(Beginning of PROVIDED ENTRIES)
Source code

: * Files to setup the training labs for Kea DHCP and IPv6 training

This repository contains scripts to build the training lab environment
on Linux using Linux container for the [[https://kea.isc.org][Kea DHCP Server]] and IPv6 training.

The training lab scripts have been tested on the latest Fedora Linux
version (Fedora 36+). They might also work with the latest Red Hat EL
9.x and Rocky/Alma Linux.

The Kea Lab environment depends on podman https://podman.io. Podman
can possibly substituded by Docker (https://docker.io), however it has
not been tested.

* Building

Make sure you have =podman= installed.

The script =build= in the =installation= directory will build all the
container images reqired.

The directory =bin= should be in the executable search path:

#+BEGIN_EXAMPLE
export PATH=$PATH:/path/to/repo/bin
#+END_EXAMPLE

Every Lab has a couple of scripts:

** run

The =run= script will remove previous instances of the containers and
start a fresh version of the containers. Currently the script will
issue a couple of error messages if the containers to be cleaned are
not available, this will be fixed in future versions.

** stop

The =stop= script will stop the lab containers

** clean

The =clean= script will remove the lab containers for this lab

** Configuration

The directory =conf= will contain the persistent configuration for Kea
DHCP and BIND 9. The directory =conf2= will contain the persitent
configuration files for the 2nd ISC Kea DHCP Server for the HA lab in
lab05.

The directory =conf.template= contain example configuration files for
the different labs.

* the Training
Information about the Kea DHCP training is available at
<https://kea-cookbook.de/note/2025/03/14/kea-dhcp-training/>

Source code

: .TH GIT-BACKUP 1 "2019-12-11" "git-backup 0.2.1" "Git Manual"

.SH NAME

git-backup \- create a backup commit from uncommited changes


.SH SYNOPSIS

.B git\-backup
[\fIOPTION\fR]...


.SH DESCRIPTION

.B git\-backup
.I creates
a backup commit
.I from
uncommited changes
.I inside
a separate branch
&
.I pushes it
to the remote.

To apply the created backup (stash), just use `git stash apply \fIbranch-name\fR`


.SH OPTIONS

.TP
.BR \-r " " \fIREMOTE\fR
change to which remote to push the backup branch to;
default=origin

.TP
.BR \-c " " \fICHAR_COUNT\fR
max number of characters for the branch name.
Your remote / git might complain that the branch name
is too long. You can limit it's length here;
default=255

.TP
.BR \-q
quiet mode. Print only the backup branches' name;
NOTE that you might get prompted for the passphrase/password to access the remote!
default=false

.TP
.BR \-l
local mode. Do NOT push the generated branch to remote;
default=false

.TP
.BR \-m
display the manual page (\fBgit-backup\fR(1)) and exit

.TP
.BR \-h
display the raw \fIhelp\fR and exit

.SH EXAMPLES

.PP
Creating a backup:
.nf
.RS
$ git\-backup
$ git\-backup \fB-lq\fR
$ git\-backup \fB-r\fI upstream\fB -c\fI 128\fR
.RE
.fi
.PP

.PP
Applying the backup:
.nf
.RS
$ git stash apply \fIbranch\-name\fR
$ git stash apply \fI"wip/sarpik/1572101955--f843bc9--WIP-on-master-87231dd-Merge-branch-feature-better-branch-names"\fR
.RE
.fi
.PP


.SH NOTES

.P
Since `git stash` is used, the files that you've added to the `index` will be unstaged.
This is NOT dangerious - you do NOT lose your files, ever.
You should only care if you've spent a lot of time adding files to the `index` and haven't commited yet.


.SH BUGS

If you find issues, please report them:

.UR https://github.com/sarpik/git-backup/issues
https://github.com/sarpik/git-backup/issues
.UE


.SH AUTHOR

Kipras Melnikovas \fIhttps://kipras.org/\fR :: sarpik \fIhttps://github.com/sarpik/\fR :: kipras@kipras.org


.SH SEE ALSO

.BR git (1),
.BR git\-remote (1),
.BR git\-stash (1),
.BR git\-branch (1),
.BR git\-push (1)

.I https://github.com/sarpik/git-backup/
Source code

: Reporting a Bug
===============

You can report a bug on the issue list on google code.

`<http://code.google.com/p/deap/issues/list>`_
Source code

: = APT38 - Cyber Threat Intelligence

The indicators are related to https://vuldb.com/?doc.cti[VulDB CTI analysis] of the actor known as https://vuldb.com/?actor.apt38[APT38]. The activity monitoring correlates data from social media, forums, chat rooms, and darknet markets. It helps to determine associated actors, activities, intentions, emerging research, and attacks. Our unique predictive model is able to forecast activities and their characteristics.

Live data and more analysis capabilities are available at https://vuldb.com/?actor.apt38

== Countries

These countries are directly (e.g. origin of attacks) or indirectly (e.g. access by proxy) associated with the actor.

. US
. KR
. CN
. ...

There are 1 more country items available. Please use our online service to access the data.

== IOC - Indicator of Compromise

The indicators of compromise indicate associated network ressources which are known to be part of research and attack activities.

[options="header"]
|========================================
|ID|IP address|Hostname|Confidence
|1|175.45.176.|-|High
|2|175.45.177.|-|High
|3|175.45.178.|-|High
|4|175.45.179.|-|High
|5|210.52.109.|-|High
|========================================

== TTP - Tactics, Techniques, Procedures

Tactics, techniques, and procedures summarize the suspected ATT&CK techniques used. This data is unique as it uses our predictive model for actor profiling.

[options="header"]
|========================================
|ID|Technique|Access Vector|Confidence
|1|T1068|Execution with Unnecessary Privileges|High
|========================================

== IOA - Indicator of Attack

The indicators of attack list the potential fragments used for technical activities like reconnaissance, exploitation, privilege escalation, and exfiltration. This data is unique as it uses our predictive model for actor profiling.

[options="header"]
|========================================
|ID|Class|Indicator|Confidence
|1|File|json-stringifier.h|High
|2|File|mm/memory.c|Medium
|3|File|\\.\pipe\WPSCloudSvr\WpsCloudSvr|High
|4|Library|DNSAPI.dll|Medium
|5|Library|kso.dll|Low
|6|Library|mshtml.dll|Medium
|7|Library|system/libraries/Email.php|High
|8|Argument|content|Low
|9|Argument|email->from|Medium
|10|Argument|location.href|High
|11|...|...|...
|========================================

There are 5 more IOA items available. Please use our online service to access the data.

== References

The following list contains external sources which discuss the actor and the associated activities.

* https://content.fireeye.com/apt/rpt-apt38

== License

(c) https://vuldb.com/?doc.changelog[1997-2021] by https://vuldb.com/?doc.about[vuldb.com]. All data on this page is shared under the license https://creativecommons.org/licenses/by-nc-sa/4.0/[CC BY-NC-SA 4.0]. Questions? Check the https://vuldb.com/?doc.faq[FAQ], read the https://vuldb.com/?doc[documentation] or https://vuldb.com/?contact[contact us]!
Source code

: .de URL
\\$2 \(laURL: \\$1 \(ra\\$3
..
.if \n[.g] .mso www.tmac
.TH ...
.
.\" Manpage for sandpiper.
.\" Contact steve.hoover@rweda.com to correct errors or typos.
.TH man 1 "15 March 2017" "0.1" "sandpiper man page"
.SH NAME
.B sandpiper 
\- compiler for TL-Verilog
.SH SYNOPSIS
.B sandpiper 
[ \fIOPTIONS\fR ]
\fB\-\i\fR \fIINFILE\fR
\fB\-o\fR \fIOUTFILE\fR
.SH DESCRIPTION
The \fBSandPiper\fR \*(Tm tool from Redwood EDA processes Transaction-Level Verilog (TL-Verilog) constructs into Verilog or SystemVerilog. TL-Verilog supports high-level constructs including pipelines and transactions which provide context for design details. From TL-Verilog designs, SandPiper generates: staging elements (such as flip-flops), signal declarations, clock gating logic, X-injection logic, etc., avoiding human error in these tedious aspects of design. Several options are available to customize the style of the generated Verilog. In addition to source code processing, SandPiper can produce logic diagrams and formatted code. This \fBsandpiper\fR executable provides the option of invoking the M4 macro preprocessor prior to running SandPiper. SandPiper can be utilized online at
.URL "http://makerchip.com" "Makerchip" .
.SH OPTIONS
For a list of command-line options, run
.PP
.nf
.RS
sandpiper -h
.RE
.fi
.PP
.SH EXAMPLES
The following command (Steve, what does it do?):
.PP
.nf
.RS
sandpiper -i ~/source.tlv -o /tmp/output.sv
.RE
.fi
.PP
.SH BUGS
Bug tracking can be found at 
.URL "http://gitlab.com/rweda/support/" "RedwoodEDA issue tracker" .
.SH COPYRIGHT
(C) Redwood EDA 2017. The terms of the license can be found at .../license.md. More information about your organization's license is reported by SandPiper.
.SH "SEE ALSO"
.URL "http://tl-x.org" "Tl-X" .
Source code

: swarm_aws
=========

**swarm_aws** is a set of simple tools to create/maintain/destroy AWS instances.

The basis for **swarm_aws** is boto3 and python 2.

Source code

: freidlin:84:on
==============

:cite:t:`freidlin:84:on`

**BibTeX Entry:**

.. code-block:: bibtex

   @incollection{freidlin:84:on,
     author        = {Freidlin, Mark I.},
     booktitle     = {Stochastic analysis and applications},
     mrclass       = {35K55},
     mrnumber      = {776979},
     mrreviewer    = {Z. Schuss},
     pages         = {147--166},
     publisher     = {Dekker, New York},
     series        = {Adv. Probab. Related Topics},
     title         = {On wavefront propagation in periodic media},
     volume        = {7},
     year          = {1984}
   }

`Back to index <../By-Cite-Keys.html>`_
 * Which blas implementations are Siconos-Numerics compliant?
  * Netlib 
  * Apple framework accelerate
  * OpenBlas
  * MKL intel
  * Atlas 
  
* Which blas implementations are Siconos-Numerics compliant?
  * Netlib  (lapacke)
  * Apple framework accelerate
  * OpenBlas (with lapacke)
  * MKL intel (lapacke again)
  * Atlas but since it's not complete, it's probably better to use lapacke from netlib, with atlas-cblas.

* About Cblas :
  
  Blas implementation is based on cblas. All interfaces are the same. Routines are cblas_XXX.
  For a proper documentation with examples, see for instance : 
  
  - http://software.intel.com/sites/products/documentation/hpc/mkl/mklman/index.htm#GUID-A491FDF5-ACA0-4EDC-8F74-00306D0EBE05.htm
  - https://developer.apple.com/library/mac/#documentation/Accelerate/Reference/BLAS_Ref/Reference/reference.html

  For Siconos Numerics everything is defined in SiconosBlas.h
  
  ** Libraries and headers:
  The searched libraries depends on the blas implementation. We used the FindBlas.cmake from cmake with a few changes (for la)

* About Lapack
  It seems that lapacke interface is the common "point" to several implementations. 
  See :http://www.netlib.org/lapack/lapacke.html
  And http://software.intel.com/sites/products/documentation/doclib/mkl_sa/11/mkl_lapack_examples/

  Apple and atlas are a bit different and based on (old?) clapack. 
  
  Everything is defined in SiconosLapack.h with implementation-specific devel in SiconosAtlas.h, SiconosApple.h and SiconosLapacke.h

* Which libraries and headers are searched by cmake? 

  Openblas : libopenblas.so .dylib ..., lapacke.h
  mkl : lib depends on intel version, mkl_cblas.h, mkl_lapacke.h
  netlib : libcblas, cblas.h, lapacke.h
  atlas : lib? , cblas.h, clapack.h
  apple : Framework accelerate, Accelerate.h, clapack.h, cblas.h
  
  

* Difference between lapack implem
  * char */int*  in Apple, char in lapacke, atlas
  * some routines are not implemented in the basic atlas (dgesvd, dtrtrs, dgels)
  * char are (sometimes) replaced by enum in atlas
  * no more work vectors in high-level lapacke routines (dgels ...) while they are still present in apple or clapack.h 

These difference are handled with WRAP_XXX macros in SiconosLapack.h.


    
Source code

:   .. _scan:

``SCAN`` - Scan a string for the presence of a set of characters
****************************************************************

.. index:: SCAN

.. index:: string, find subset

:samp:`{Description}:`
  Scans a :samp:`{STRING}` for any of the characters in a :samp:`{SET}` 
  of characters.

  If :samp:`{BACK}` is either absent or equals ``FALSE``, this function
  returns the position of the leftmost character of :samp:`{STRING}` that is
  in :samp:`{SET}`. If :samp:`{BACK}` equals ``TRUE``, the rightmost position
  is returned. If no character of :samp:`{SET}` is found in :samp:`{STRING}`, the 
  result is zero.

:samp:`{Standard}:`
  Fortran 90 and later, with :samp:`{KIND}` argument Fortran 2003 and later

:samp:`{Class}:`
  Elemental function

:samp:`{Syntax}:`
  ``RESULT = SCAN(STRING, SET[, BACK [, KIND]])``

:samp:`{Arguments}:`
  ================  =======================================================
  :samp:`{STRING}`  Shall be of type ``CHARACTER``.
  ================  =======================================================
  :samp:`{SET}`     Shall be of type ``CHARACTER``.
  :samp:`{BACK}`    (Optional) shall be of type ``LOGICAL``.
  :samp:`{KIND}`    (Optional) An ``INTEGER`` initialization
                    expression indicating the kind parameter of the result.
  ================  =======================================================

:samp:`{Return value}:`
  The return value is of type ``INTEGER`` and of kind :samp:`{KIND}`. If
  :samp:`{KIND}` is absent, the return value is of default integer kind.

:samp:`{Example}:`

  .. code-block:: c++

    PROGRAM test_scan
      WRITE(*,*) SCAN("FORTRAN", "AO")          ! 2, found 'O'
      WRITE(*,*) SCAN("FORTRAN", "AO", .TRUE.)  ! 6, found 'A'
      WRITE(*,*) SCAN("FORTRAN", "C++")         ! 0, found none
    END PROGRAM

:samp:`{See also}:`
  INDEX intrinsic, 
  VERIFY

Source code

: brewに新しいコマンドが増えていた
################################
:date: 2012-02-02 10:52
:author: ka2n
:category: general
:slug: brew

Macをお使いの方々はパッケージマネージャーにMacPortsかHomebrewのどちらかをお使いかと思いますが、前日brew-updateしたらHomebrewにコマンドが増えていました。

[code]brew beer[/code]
(End of PROVIDED ENTRIES)
INSTRUCTIONS FOR THE TASK:
Every line holding the word "google" should be copied out of the material.

PROBLEM SOLUTION:
You can report a bug on the issue list on google code.
`<http://code.google.com/p/deap/issues/list>`_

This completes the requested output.